Lorsque quelqu’un me demande quelle est l’erreur d’investissement la plus répandue, je réponds généralement en disant:»Les bonnes entreprises - c’est-à-dire les entreprises rentables et bien gérées - sont automatiquement de bons investissements».
Bien que cette idée semble intuitive à première vue, elle ignore le facteur le plus fondamental d’un investissement réussi : le prix auquel l’entreprise se négocie actuellement en bourse.
Les marchés financiers étant compétitifs, les acteurs du marché savent que les entreprises sont bien gérées, et le prix actuel reflète déjà ce critère de qualité. Par conséquent, une décision d’investissement devrait toujours mettre en relation la qualité observée d’une entreprise avec son prix actuel. En fin de compte, seule l’information combinée - c’est-à-dire la bonne qualité d’une entreprise à un prix bas - justifie un investissement.
Voilà pour la théorie. Mais voici l’inattendu...
Si l’on examine les données des marchés boursiers des 15 dernières années, on constate qu’un investisseur qui aurait investi uniquement sur la base de la rentabilité d’une entreprise (sans tenir compte du prix négocié) aurait tout à fait réussi!
Une stratégie de portefeuille qui aurait acheté des entreprises rentables (comme Apple, P&G ou Visa) et vendu des entreprises non rentables (comme Uber, Netflix ou Delta Airlines) aurait généré un rendement de 65,12 pour cent entre 2010 et 2024. Elle surpasse ainsi les stratégies basées sur d’autres facteurs comme la taille de l’entreprise, les investissements dans l’entreprise ou le momentum. La différence avec la stratégie «value» (mesurée par le rapport livre-marché des entreprises) est particulièrement frappante. Dans ce cas, un investisseur aurait perdu plus de 25 pour cent de son capital initial.

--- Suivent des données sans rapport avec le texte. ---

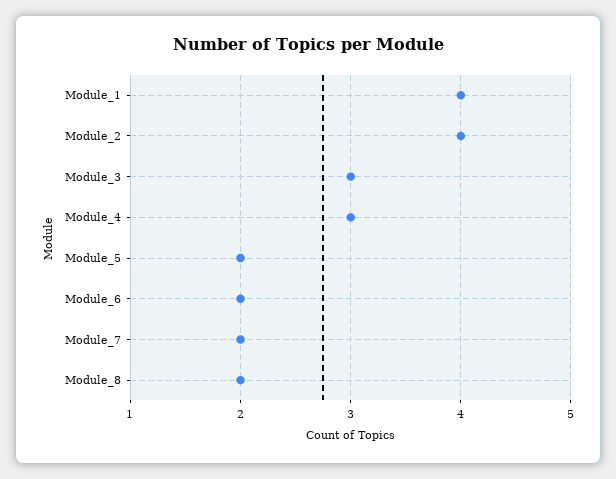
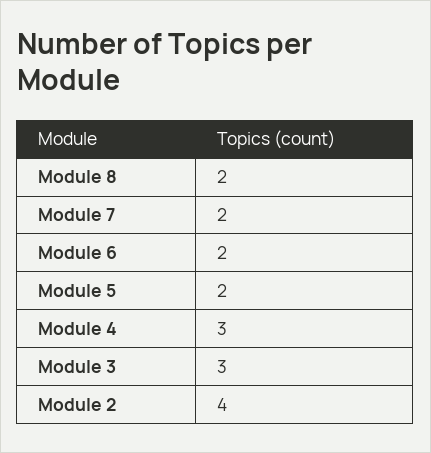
Module_1: 4 -> none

Source: Analyse du professeur Dr. Florian Weigert
Quelle est la raison?
Si une stratégie long-short réalise un gain significatif au fil des ans, cela peut s’expliquer soit par l’affinité au risque de la stratégie (un risque plus élevé est associé à des rendements plus élevés), soit par une mauvaise évaluation comportementale de la part des investisseurs et des autres acteurs du marché.
Les entreprises rentables sont-elles plus risquées que les entreprises non rentables ? Bien que certaines études le suggèrent, cela semble peu plausible. Au contraire, il semble évident que les entreprises rentables sont généralement moins risquées que les entreprises non rentables.
L’explication la plus probable est donc que les principaux acteurs du marché sous-estiment la valeur des entreprises à forte rentabilité. En effet, une étude publiée en 2019 dans le Journal of Finance montre que les analystes financiers sont en moyenne trop pessimistes quant aux bénéfices des entreprises à forte rentabilité. Par conséquent, les entreprises rentables sont sous-évaluées par rapport à leurs concurrents et offrent aux investisseurs des opportunités substantielles de rendement futur.
En conclusion, une potentielle erreur d’investissement ex ante peut néanmoins déboucher sur un résultat ex post hautement aventageux!